(Saved data entries)
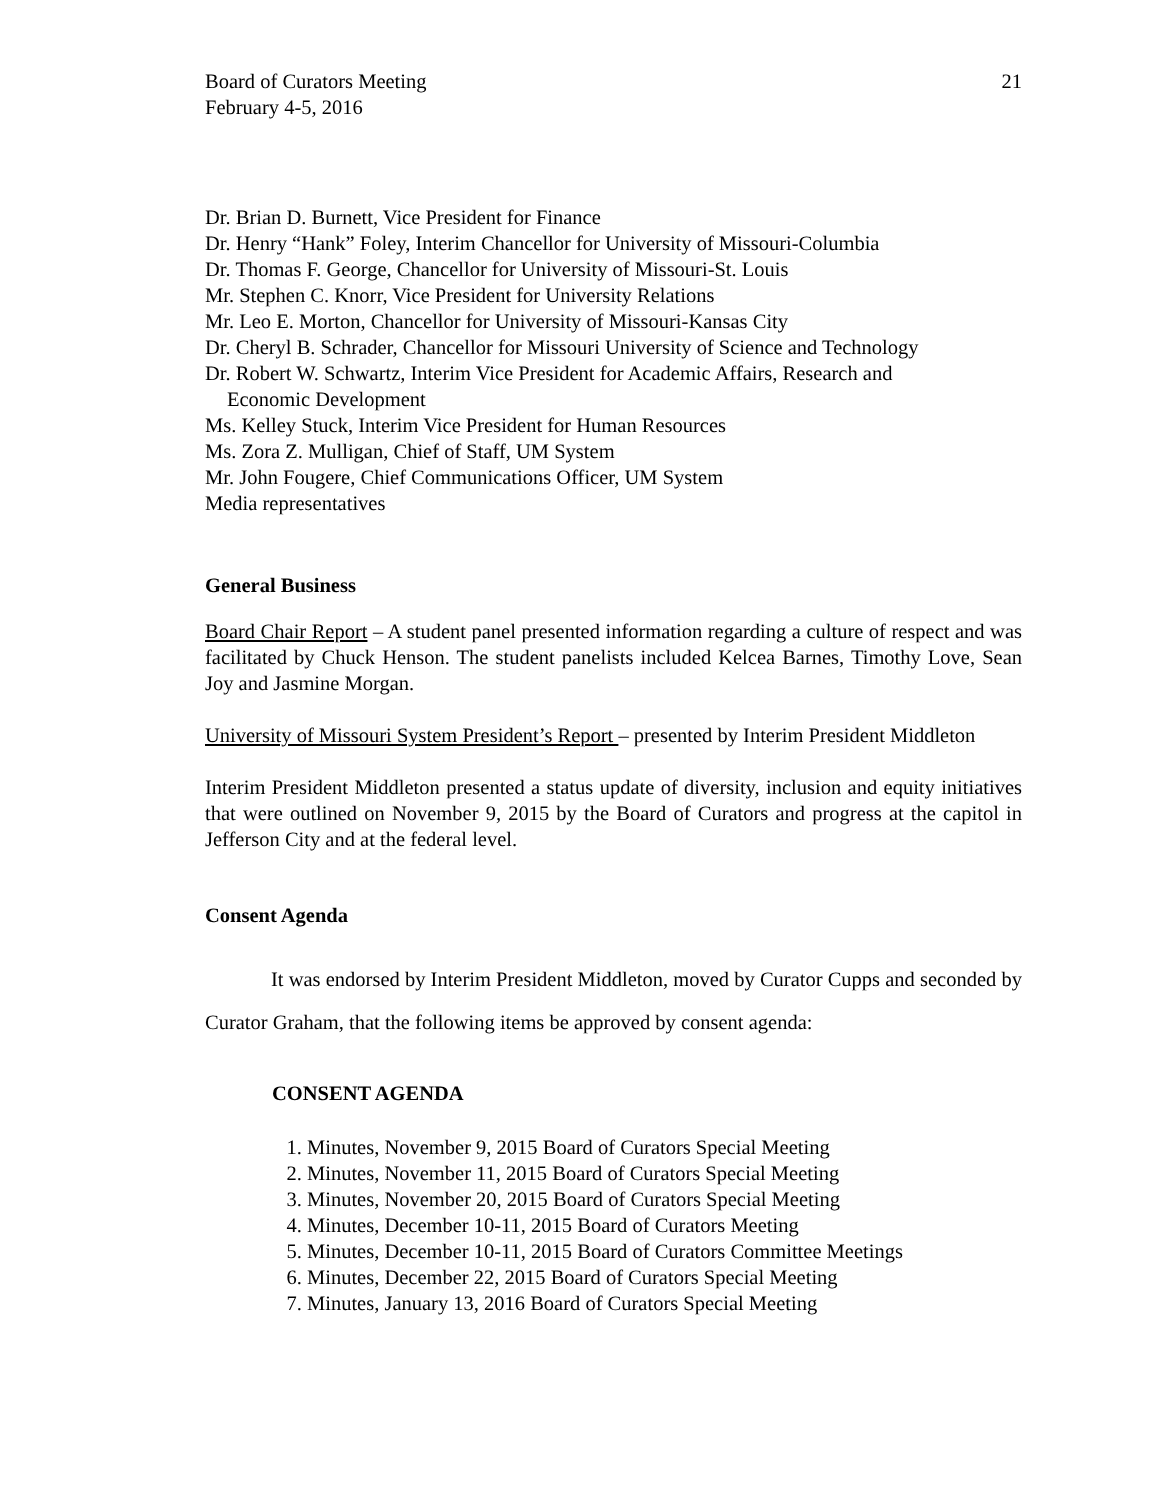Board of Curators Meeting
February 4-5, 2016
21
Dr. Brian D. Burnett, Vice President for Finance
Dr. Henry “Hank” Foley, Interim Chancellor for University of Missouri-Columbia
Dr. Thomas F. George, Chancellor for University of Missouri-St. Louis
Mr. Stephen C. Knorr, Vice President for University Relations
Mr. Leo E. Morton, Chancellor for University of Missouri-Kansas City
Dr. Cheryl B. Schrader, Chancellor for Missouri University of Science and Technology
Dr. Robert W. Schwartz, Interim Vice President for Academic Affairs, Research and
Economic Development
Ms. Kelley Stuck, Interim Vice President for Human Resources
Ms. Zora Z. Mulligan, Chief of Staff, UM System
Mr. John Fougere, Chief Communications Officer, UM System
Media representatives
General Business
Board Chair Report – A student panel presented information regarding a culture of respect and was facilitated by Chuck Henson. The student panelists included Kelcea Barnes, Timothy Love, Sean Joy and Jasmine Morgan.
University of Missouri System President’s Report – presented by Interim President Middleton
Interim President Middleton presented a status update of diversity, inclusion and equity initiatives that were outlined on November 9, 2015 by the Board of Curators and progress at the capitol in Jefferson City and at the federal level.
Consent Agenda
It was endorsed by Interim President Middleton, moved by Curator Cupps and seconded by Curator Graham, that the following items be approved by consent agenda:
CONSENT AGENDA
1. Minutes, November 9, 2015 Board of Curators Special Meeting
2. Minutes, November 11, 2015 Board of Curators Special Meeting
3. Minutes, November 20, 2015 Board of Curators Special Meeting
4. Minutes, December 10-11, 2015 Board of Curators Meeting
5. Minutes, December 10-11, 2015 Board of Curators Committee Meetings
6. Minutes, December 22, 2015 Board of Curators Special Meeting
7. Minutes, January 13, 2016 Board of Curators Special Meeting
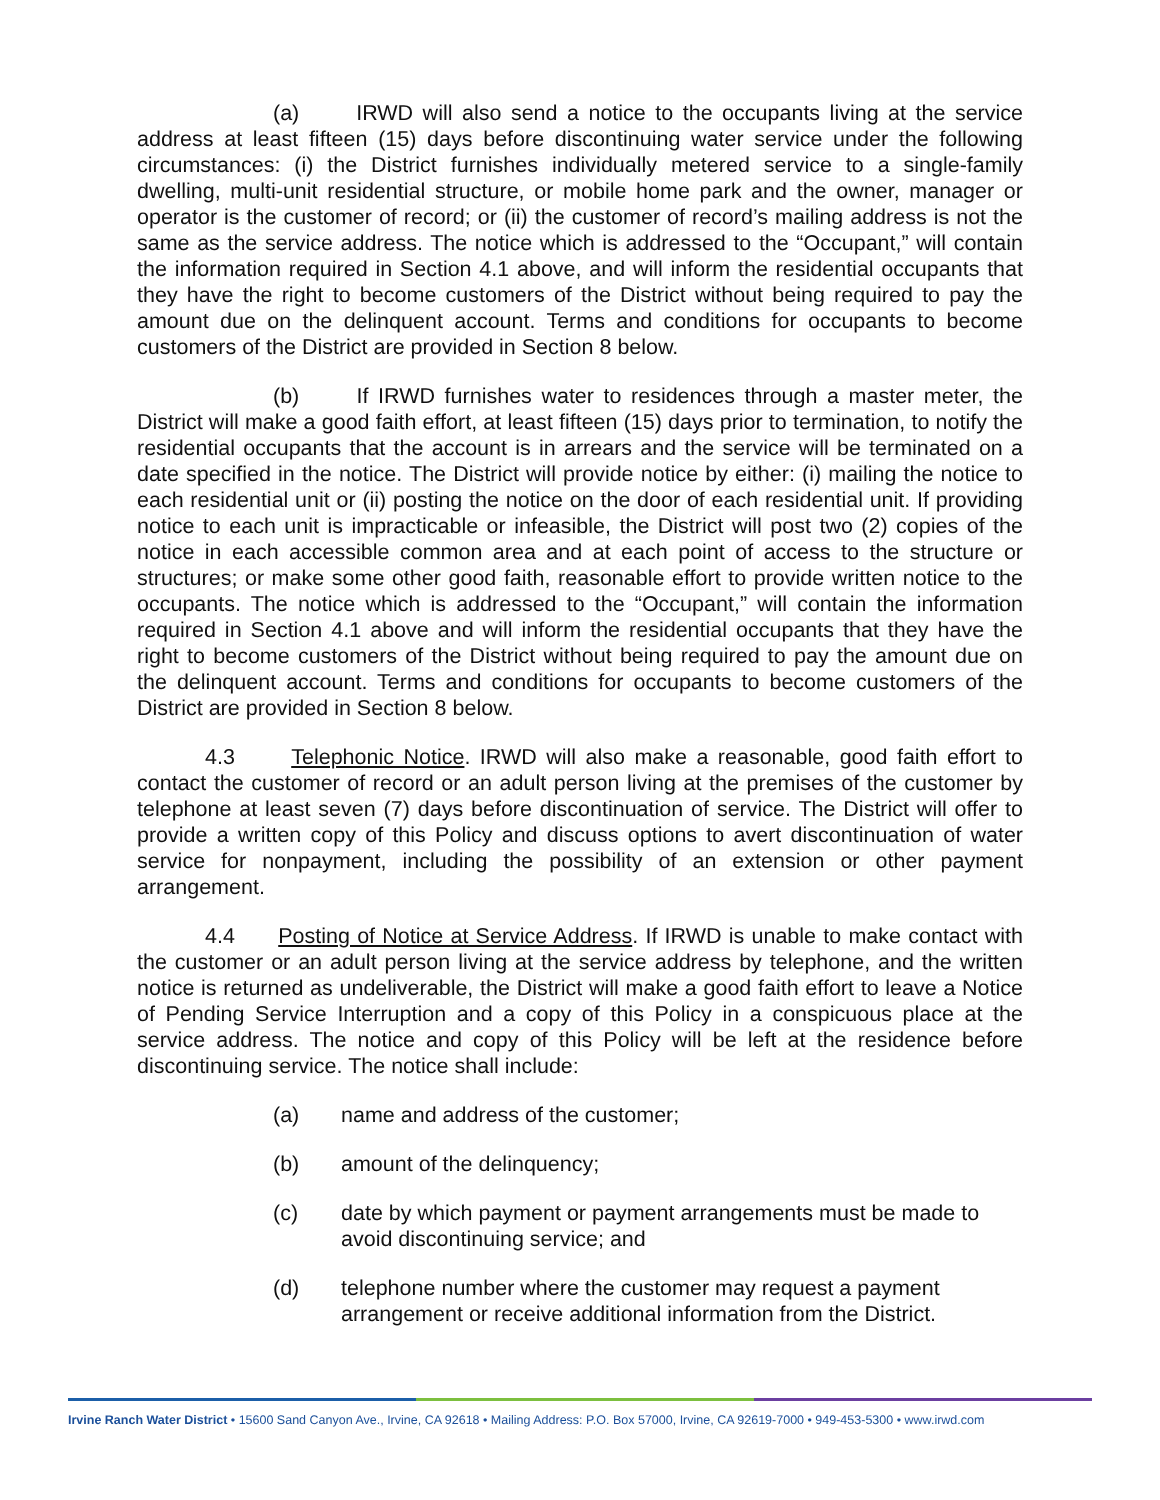(a) IRWD will also send a notice to the occupants living at the service address at least fifteen (15) days before discontinuing water service under the following circumstances: (i) the District furnishes individually metered service to a single-family dwelling, multi-unit residential structure, or mobile home park and the owner, manager or operator is the customer of record; or (ii) the customer of record’s mailing address is not the same as the service address. The notice which is addressed to the “Occupant,” will contain the information required in Section 4.1 above, and will inform the residential occupants that they have the right to become customers of the District without being required to pay the amount due on the delinquent account. Terms and conditions for occupants to become customers of the District are provided in Section 8 below.
(b) If IRWD furnishes water to residences through a master meter, the District will make a good faith effort, at least fifteen (15) days prior to termination, to notify the residential occupants that the account is in arrears and the service will be terminated on a date specified in the notice. The District will provide notice by either: (i) mailing the notice to each residential unit or (ii) posting the notice on the door of each residential unit. If providing notice to each unit is impracticable or infeasible, the District will post two (2) copies of the notice in each accessible common area and at each point of access to the structure or structures; or make some other good faith, reasonable effort to provide written notice to the occupants. The notice which is addressed to the “Occupant,” will contain the information required in Section 4.1 above and will inform the residential occupants that they have the right to become customers of the District without being required to pay the amount due on the delinquent account. Terms and conditions for occupants to become customers of the District are provided in Section 8 below.
4.3 Telephonic Notice. IRWD will also make a reasonable, good faith effort to contact the customer of record or an adult person living at the premises of the customer by telephone at least seven (7) days before discontinuation of service. The District will offer to provide a written copy of this Policy and discuss options to avert discontinuation of water service for nonpayment, including the possibility of an extension or other payment arrangement.
4.4 Posting of Notice at Service Address. If IRWD is unable to make contact with the customer or an adult person living at the service address by telephone, and the written notice is returned as undeliverable, the District will make a good faith effort to leave a Notice of Pending Service Interruption and a copy of this Policy in a conspicuous place at the service address. The notice and copy of this Policy will be left at the residence before discontinuing service. The notice shall include:
(a) name and address of the customer;
(b) amount of the delinquency;
(c) date by which payment or payment arrangements must be made to avoid discontinuing service; and
(d) telephone number where the customer may request a payment arrangement or receive additional information from the District.
Irvine Ranch Water District • 15600 Sand Canyon Ave., Irvine, CA 92618 • Mailing Address: P.O. Box 57000, Irvine, CA 92619-7000 • 949-453-5300 • www.irwd.com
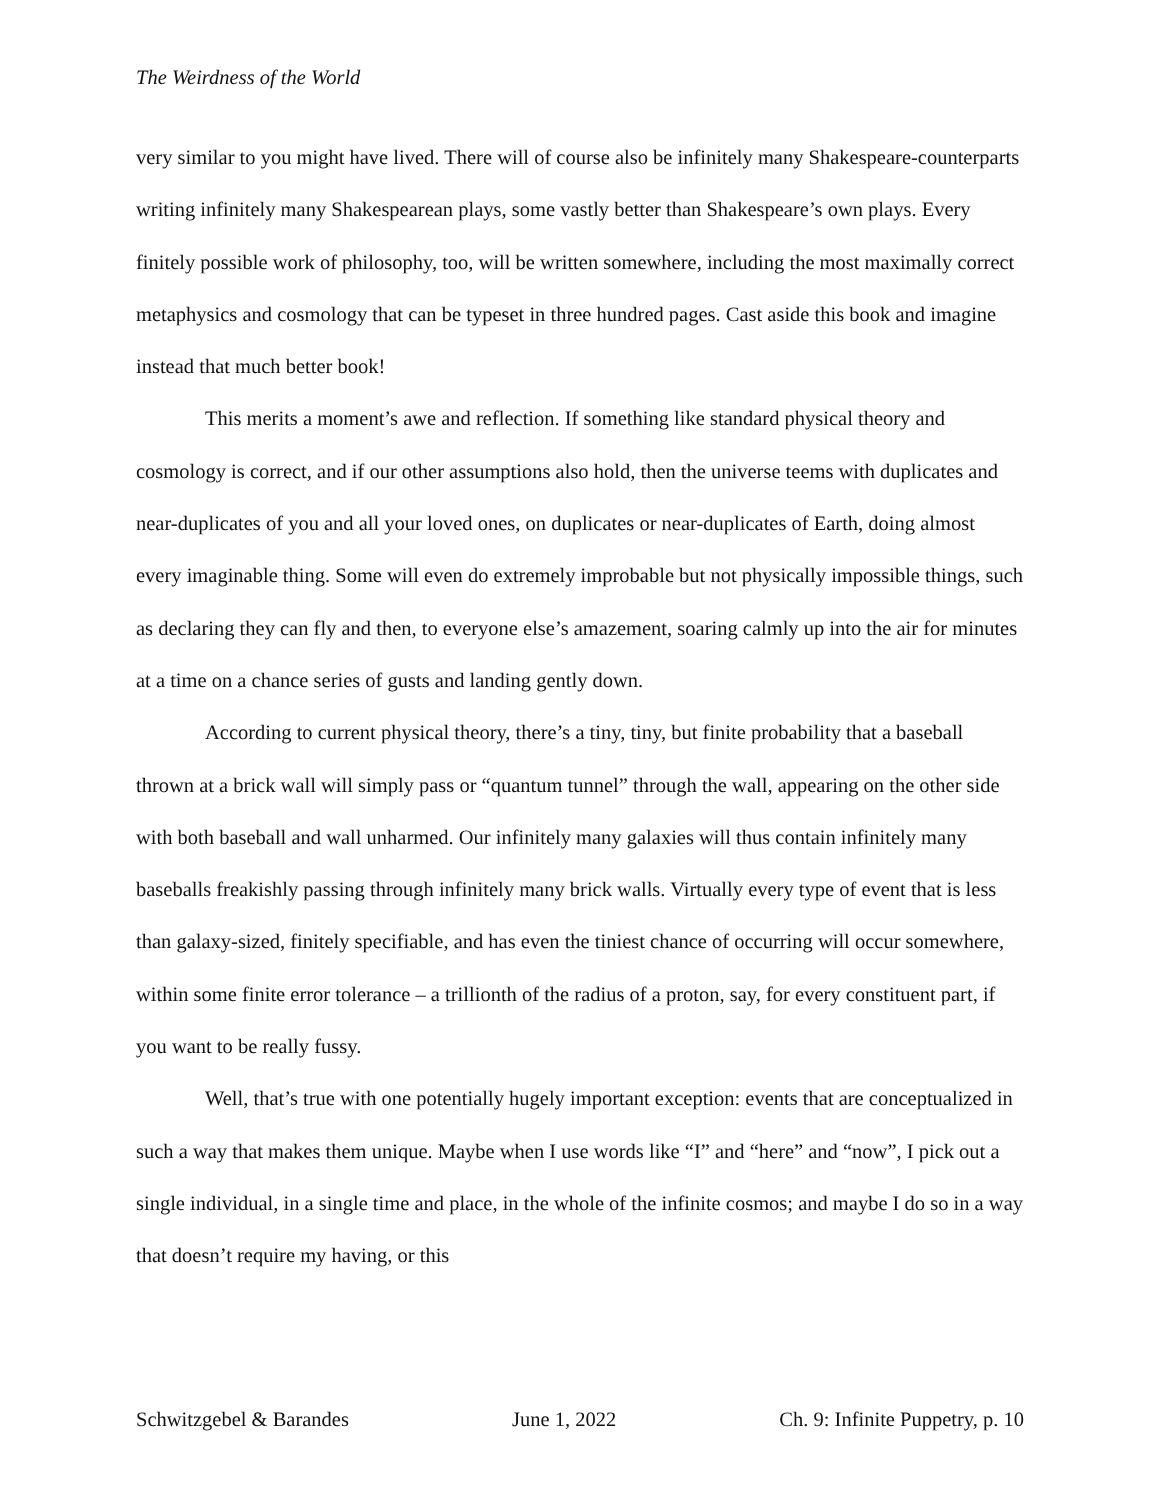The Weirdness of the World
very similar to you might have lived. There will of course also be infinitely many Shakespeare-counterparts writing infinitely many Shakespearean plays, some vastly better than Shakespeare’s own plays. Every finitely possible work of philosophy, too, will be written somewhere, including the most maximally correct metaphysics and cosmology that can be typeset in three hundred pages. Cast aside this book and imagine instead that much better book!
This merits a moment’s awe and reflection. If something like standard physical theory and cosmology is correct, and if our other assumptions also hold, then the universe teems with duplicates and near-duplicates of you and all your loved ones, on duplicates or near-duplicates of Earth, doing almost every imaginable thing. Some will even do extremely improbable but not physically impossible things, such as declaring they can fly and then, to everyone else’s amazement, soaring calmly up into the air for minutes at a time on a chance series of gusts and landing gently down.
According to current physical theory, there’s a tiny, tiny, but finite probability that a baseball thrown at a brick wall will simply pass or “quantum tunnel” through the wall, appearing on the other side with both baseball and wall unharmed. Our infinitely many galaxies will thus contain infinitely many baseballs freakishly passing through infinitely many brick walls. Virtually every type of event that is less than galaxy-sized, finitely specifiable, and has even the tiniest chance of occurring will occur somewhere, within some finite error tolerance – a trillionth of the radius of a proton, say, for every constituent part, if you want to be really fussy.
Well, that’s true with one potentially hugely important exception: events that are conceptualized in such a way that makes them unique. Maybe when I use words like “I” and “here” and “now”, I pick out a single individual, in a single time and place, in the whole of the infinite cosmos; and maybe I do so in a way that doesn’t require my having, or this
Schwitzgebel & Barandes June 1, 2022 Ch. 9: Infinite Puppetry, p. 10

- **TASK DIRECTIONS**: Lines to set down from above: the line with "Mr. Leo E. Morton, Chancellor", the line with "7. Minutes, January", and every line between, each exactly as written.

- **EXPECTED OUTPUT**:
Mr. Leo E. Morton, Chancellor for University of Missouri-Kansas City
Dr. Cheryl B. Schrader, Chancellor for Missouri University of Science and Technology
Dr. Robert W. Schwartz, Interim Vice President for Academic Affairs, Research and
Economic Development
Ms. Kelley Stuck, Interim Vice President for Human Resources
Ms. Zora Z. Mulligan, Chief of Staff, UM System
Mr. John Fougere, Chief Communications Officer, UM System
Media representatives
General Business
Board Chair Report – A student panel presented information regarding a culture of respect and was facilitated by Chuck Henson. The student panelists included Kelcea Barnes, Timothy Love, Sean Joy and Jasmine Morgan.
University of Missouri System President’s Report – presented by Interim President Middleton
Interim President Middleton presented a status update of diversity, inclusion and equity initiatives that were outlined on November 9, 2015 by the Board of Curators and progress at the capitol in Jefferson City and at the federal level.
Consent Agenda
It was endorsed by Interim President Middleton, moved by Curator Cupps and seconded by Curator Graham, that the following items be approved by consent agenda:
CONSENT AGENDA
1. Minutes, November 9, 2015 Board of Curators Special Meeting
2. Minutes, November 11, 2015 Board of Curators Special Meeting
3. Minutes, November 20, 2015 Board of Curators Special Meeting
4. Minutes, December 10-11, 2015 Board of Curators Meeting
5. Minutes, December 10-11, 2015 Board of Curators Committee Meetings
6. Minutes, December 22, 2015 Board of Curators Special Meeting
7. Minutes, January 13, 2016 Board of Curators Special Meeting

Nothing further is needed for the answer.